Orfeo, pieno di felicità, si inchinò ai sovrani, per poi avviarsi verso l’uscita e, come per magia divina, dietro le sue spalle apparve una donna dal volto coperto da un velo, che, alzandosi dai piedi del trono, senza dire una parola, lo seguì silenziosamente. A lungo camminarono nel buio fitto di quei luoghi infernali, ma fin dai primi minuti Orfeo pensava a lei che stava a un passo di distanza.
Lei, così vicina, ma anche così lontana. Con lo sguardo dritto a guidarlo verso l’uscita, Orfeo combatteva con se stesso per il desiderio disperato di voltarsi a guardarla, non per curiosità, né per spirito di ribellione verso gli dèi. Infine decise di compiere l’unico gesto proibito. Il dubbio lo attanagliava, era la sua amata a seguirlo o solo il passo di un’ombra astuta?
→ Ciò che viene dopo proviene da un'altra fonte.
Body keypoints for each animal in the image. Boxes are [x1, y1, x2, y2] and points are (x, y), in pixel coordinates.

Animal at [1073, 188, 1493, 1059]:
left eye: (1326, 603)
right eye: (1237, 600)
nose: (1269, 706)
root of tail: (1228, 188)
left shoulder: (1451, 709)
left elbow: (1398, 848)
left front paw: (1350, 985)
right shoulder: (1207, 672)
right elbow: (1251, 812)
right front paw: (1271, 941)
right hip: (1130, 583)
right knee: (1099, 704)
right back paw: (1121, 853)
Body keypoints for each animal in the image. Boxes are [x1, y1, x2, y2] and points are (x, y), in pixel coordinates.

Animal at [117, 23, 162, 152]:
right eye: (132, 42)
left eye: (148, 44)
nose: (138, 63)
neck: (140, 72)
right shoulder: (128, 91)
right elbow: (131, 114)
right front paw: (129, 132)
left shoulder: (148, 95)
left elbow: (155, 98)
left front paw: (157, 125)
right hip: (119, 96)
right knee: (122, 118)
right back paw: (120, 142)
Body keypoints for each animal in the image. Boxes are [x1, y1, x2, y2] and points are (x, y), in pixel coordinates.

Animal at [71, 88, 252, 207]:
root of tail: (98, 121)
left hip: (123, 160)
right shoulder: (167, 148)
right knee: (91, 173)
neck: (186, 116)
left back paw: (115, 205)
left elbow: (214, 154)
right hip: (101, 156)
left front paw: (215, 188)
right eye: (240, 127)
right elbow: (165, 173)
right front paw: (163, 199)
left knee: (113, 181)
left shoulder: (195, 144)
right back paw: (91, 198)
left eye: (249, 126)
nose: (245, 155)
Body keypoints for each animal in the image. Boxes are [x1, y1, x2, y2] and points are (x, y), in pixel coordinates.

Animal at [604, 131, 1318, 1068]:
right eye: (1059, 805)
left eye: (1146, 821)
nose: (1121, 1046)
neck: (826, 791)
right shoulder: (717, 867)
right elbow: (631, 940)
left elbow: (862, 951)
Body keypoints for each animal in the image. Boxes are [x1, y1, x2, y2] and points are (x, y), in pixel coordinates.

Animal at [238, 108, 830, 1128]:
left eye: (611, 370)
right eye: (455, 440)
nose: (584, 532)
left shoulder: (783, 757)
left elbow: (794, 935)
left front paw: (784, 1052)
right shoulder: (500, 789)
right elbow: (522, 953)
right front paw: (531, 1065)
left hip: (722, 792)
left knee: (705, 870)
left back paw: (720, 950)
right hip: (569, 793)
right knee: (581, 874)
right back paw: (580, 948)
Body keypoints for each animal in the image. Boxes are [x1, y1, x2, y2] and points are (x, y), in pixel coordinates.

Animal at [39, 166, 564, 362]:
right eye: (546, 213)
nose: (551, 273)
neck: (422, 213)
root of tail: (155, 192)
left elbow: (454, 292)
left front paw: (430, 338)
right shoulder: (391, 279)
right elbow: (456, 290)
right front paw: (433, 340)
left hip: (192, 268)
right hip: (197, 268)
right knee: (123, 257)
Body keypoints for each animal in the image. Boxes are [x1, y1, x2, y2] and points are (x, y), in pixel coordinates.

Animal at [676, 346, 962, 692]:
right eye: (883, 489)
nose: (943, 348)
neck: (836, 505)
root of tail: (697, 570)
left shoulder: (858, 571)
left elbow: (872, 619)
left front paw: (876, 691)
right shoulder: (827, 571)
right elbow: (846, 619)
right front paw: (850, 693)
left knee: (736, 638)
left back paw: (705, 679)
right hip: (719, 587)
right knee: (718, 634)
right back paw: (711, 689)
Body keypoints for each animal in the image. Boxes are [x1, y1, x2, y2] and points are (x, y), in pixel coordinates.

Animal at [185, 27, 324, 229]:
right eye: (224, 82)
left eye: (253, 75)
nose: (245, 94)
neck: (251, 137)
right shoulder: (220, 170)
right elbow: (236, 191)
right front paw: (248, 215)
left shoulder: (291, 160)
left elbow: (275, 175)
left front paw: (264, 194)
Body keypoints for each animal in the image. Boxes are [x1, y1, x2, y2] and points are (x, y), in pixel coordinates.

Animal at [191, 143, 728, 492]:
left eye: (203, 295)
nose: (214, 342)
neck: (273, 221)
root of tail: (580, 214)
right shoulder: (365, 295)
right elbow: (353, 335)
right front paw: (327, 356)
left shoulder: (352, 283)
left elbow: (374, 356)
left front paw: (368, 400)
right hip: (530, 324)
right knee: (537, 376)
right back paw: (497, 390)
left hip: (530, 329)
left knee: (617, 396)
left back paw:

Un attimo solamente, il tempo di girarsi, il tempo di alzare quel velo che copriva il viso di Euridice, bella come non mai, ma allo stesso tempo triste, fu un attimo, uno solo e non di più, e una fitta nebbia avvolse la giovane ragazza, per poi scomparire negli abissi profondi. La tragedia si era consumata. Il dolore di Orfeo fu immenso, supplicò ancora e ancora gli dei per riaverla, ma loro non gli concessero una seconda possibilità.
Passarono altri sette giorni, Orfeo cercò di convincere Caronte a riportarlo in quei posti bui e profondi, senza però riuscirci. Dopo aver ottenuto l’ennesimo no, decise di rifugiarsi sul monte Rodope. Lì trascorse molto tempo nella solitudine più totale, avvolto da un velo di disperazione. Durante quei giorni insegnò ai giovani del posto l’origine del mondo e degli dèi, e molte donne cercarono di conquistare il suo cuore ormai spento da ogni passione terrena.
Alcune di loro, non accettando il suo silenzio, decisero di istigare Dionisio contro di lui, progettando quindi di ucciderlo. Scagliandosi contro il ragazzo con una forza selvaggia, lo fecero a pezzi e sparsero le sue membra in vari punti della campagna circostante. La testa finì nell’Ebro e le parti rimanenti ai piedi del monte Olimpo, mentre le ninfe, colte da questo triste evento, si vestirono di nero in segno di lutto.
Le esecutrici di questa atroce morte per molto tempo rimasero impunite, dunque gli dèi infine decisero di colpire quelle terre con una forte pestilenza mortale. Dagli abitanti del posto fu convocato l’oracolo, che raccontò che per far finire quella tragedia, bisognava raccogliere i resti di Orfeo e concedergli gli onori funebri. Il capo venne trovato da un pescatore, per essere successivamente depositato nella grotta di Antissa, e la pestilenza finì di mietere vittime, ma quella passione, come una nuvola che lenta va via, portò con sé i sogni d’amore dei due innamorati.